## Aim of the task:
Copy out the passage on geography and Florida's history education law in full, word for word.

## Document excerpt:
_ _ _ _ _ _ _

And in any event, equating geography with the memorization of such "factual" trivia as state capitals is worse than boring. It can be quite dangerous, as it distracts us from the new geographies that are constantly under construction and contestation, from the massive real-estate speculation in Harlem and SoBro to the violence of the Israel-Lebanon borderlands to the death-ridden towns and cities across central Iraq, from the resurgence of gentrification in Chicago's South Side to Vancouver's Downtown Eastside. Geographies are always in the processing of becoming, of being made, interpreted, understood, and experienced -- for good or ill. Geography is no more about the memorization of state capitals than history is the memorization of dates. Except, that, is, in that bastion of Republican commitment to Enlightmentment principles, the Great State of Florida. Not long ago, then-Governor Jeb Bush signed into law an education bill declaring, among other things, that "American history shall be viewed as factual, not constructed," and this purported factuality will henceforth be "knowable, teachable, and testable." Among the specific "facts" to be imparted to schoolchildren are "the nature and importance of free enterprise to the United States economy," while elsewhere the law explicitly prohibits interpretation. As the journalism professor Robert Jensen points out,
"...it's a fact that Europeans began coming in significant numbers to North America in the seventeenth century. Were they peaceful settlers or aggressive invaders? ... It's also a fact that once those Europeans came, the indigenous people died in large numbers. Was that an act of genocide? ... In contemporary history, has U.S. intervention in the Middle East been aimed at supporting democracy or controlling the region's crucial energy resources? Would anyone in a free society want students to be taught that there is only one way to construct an answer to that question?

_ _ _ _ _ _ _

## Extracted records:
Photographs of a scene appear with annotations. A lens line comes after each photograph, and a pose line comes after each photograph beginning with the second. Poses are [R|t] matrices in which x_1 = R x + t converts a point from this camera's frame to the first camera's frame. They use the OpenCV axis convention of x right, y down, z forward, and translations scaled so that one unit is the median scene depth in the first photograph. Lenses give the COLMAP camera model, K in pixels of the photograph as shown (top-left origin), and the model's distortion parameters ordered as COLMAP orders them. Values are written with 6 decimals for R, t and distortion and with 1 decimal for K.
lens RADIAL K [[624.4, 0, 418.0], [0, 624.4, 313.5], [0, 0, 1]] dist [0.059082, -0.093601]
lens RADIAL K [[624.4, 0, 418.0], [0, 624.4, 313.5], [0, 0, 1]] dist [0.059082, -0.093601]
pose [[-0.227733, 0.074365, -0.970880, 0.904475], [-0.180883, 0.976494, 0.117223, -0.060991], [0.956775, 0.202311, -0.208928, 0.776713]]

_ _ _ _ _ _ _

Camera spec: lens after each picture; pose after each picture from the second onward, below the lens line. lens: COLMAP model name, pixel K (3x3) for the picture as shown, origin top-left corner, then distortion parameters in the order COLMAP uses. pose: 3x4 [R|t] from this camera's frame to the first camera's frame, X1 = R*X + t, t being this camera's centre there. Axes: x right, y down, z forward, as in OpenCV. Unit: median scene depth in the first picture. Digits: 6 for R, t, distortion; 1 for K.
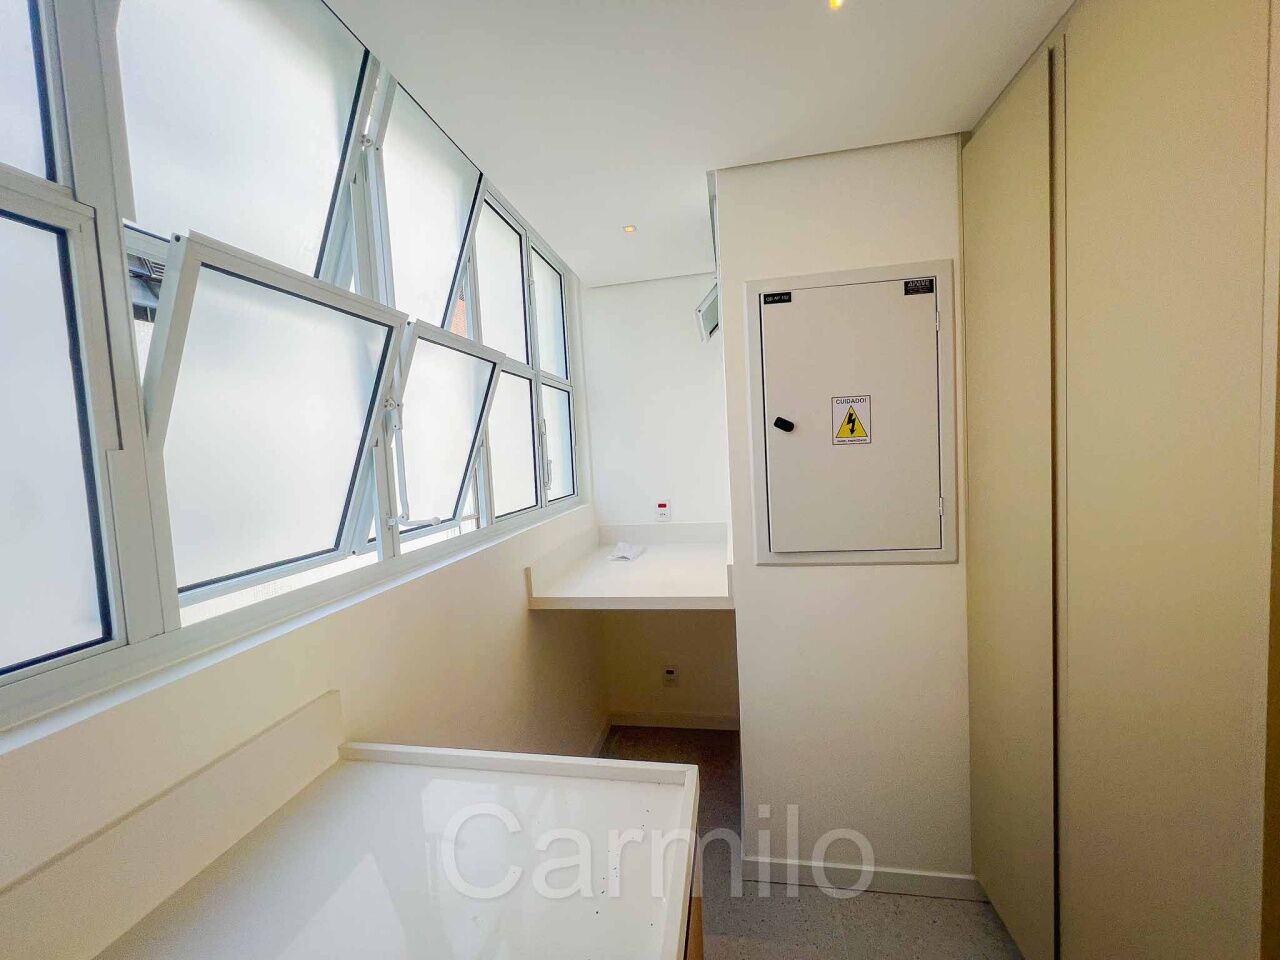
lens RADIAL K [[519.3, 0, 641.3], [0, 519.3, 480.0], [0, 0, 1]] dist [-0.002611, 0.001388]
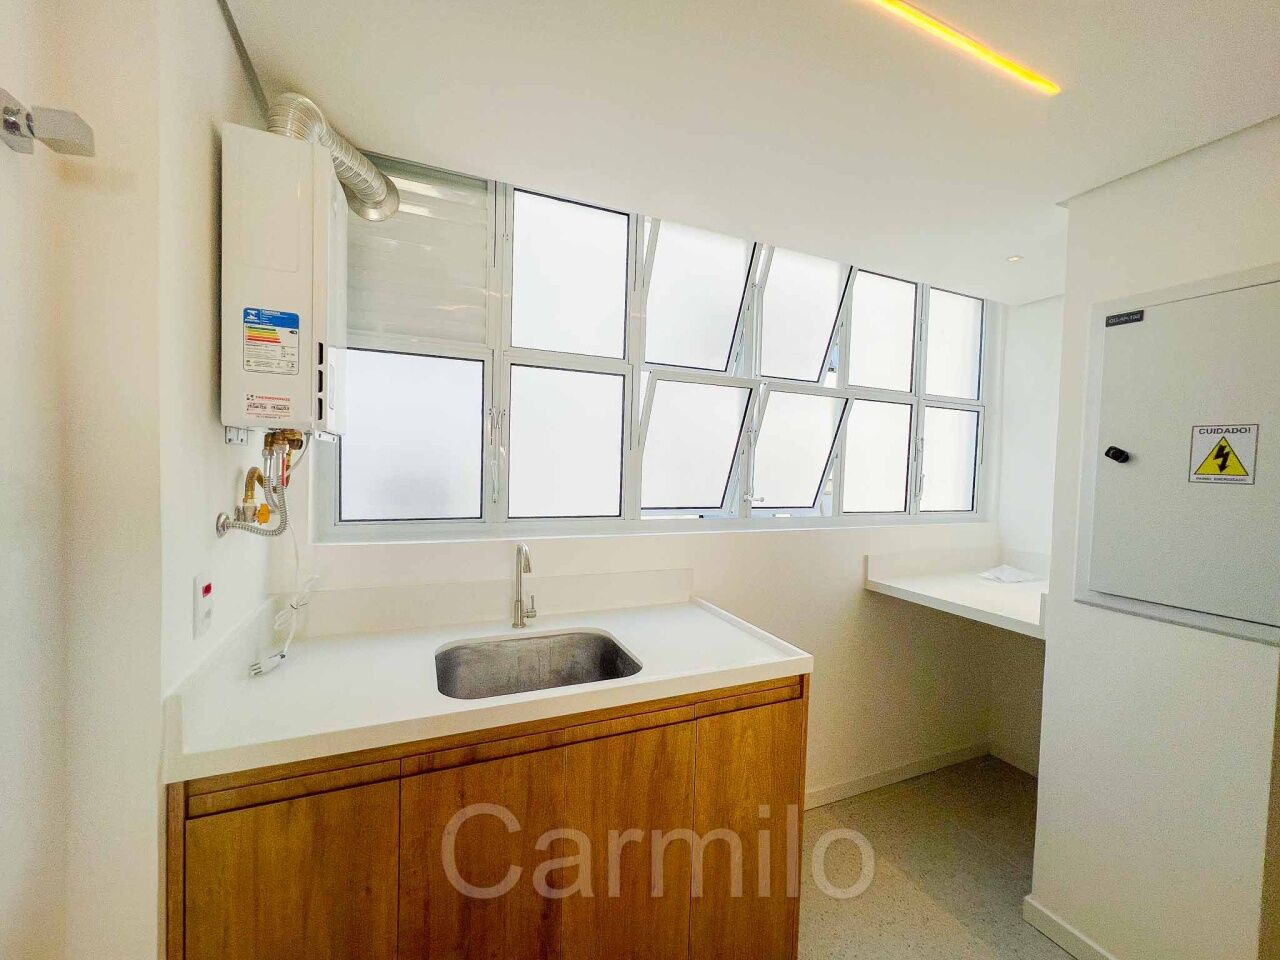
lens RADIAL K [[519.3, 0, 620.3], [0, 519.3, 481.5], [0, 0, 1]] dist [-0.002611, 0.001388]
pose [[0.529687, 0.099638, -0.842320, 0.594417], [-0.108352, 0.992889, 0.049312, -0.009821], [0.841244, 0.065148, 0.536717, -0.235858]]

_ _ _ _ _ _ _

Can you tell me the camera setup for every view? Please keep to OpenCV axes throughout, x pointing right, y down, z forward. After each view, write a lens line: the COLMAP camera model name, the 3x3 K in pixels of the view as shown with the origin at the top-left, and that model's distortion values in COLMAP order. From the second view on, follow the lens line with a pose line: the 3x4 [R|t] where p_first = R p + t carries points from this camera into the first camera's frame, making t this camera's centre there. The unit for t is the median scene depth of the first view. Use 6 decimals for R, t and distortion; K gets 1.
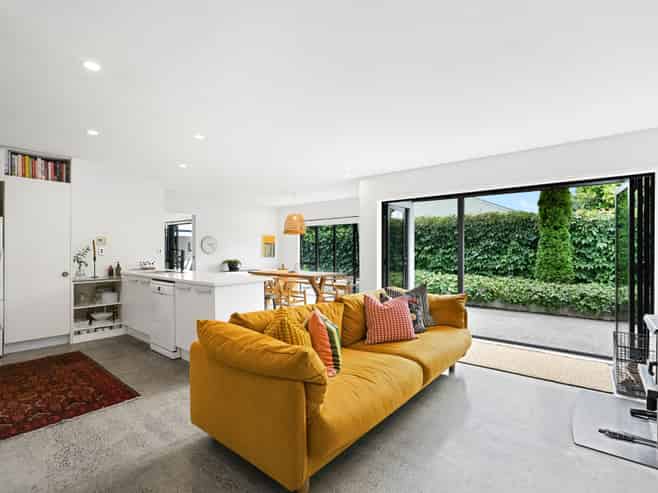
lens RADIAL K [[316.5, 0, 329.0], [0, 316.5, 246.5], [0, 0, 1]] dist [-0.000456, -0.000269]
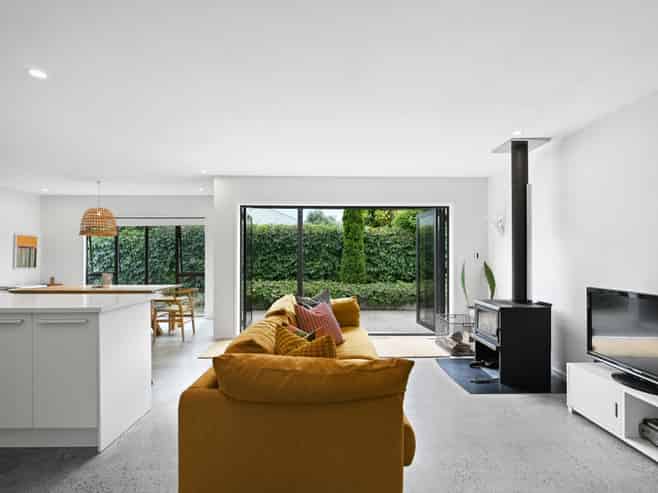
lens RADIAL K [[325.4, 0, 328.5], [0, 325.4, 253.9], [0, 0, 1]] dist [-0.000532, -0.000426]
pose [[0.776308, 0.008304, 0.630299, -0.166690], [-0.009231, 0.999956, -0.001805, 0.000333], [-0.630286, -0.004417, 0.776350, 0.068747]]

_ _ _ _ _ _ _

## Reply:
And in any event, equating geography with the memorization of such "factual" trivia as state capitals is worse than boring. It can be quite dangerous, as it distracts us from the new geographies that are constantly under construction and contestation, from the massive real-estate speculation in Harlem and SoBro to the violence of the Israel-Lebanon borderlands to the death-ridden towns and cities across central Iraq, from the resurgence of gentrification in Chicago's South Side to Vancouver's Downtown Eastside. Geographies are always in the processing of becoming, of being made, interpreted, understood, and experienced -- for good or ill. Geography is no more about the memorization of state capitals than history is the memorization of dates. Except, that, is, in that bastion of Republican commitment to Enlightmentment principles, the Great State of Florida. Not long ago, then-Governor Jeb Bush signed into law an education bill declaring, among other things, that "American history shall be viewed as factual, not constructed," and this purported factuality will henceforth be "knowable, teachable, and testable." Among the specific "facts" to be imparted to schoolchildren are "the nature and importance of free enterprise to the United States economy," while elsewhere the law explicitly prohibits interpretation. As the journalism professor Robert Jensen points out,
"...it's a fact that Europeans began coming in significant numbers to North America in the seventeenth century. Were they peaceful settlers or aggressive invaders? ... It's also a fact that once those Europeans came, the indigenous people died in large numbers. Was that an act of genocide? ... In contemporary history, has U.S. intervention in the Middle East been aimed at supporting democracy or controlling the region's crucial energy resources? Would anyone in a free society want students to be taught that there is only one way to construct an answer to that question?